1. Configure with the following parameter: -DANVILL_ENABLE_TESTS=true
2. Run the test target: cmake --build build_folder --target test

Docker image

To build via Docker run, specify the architecture, base Ubuntu image and LLVM version. For example, to build Anvill linking against LLVM 14 on Ubuntu 20.04 on AMD64 do:

ARCH=amd64; UBUNTU_VERSION=20.04; LLVM=14; \
   docker build . \
   -t anvill-llvm${LLVM}-ubuntu${UBUNTU_VERSION}-${ARCH} \
   -f Dockerfile \
   --build-arg UBUNTU_VERSION=${UBUNTU_VERSION} \
   --build-arg ARCH=${ARCH} \
   --build-arg LLVM_VERSION=${LLVM}

anvill-specify-bitcode

anvill-specify-bitcode is a tool that produces specifications for all functions contained in an LLVM bitcode module.
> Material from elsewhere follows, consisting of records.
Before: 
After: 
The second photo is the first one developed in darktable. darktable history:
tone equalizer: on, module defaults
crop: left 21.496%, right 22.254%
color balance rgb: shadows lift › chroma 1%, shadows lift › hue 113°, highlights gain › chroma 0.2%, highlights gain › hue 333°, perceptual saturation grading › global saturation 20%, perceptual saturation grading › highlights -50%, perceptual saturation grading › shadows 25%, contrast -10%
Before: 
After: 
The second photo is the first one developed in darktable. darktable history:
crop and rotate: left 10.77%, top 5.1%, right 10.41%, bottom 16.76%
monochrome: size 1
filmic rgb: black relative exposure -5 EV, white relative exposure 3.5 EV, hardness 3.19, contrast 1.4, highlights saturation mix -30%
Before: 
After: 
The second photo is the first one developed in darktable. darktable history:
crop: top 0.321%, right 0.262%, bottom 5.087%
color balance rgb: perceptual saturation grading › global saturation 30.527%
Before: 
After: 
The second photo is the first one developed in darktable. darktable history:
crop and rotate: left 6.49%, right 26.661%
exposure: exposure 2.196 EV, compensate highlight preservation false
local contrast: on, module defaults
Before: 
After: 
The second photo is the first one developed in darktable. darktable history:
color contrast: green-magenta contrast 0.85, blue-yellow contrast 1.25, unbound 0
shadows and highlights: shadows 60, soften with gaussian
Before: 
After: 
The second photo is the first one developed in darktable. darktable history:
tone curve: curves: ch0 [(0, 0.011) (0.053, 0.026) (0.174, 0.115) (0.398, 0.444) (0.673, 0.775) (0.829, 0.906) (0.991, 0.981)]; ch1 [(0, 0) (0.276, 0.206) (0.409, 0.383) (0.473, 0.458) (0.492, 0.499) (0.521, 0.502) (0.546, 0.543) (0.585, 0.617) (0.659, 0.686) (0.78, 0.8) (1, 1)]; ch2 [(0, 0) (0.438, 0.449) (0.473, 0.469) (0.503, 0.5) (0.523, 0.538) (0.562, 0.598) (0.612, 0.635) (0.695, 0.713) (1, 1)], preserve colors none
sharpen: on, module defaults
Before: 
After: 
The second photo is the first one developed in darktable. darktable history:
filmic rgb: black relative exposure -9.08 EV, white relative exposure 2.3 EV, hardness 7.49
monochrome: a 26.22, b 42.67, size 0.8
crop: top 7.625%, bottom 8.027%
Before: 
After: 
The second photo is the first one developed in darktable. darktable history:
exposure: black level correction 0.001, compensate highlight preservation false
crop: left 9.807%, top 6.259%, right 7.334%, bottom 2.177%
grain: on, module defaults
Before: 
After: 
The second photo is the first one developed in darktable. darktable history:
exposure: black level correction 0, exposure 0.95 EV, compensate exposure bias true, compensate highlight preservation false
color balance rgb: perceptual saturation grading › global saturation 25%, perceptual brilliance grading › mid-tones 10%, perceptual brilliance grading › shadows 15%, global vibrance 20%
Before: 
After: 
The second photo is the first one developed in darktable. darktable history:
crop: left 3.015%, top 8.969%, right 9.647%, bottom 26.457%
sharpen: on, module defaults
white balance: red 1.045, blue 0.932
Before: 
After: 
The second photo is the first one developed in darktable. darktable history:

The purpose of this tool is to enable the creation of a database of specifications for commonly used, often externally- defined functions in binaries (e.g. libc, libc++, libstdc++) in binaries lifted by McSema.

This tool also exists for enabling function declarations for binary code to be written in C or C++, and then translated down into the specification form within a decompiler toolchain.

Finally, this tool exists to enable round-trip testing of LLVM's ISEL lowering and code generation for arbitrary functions.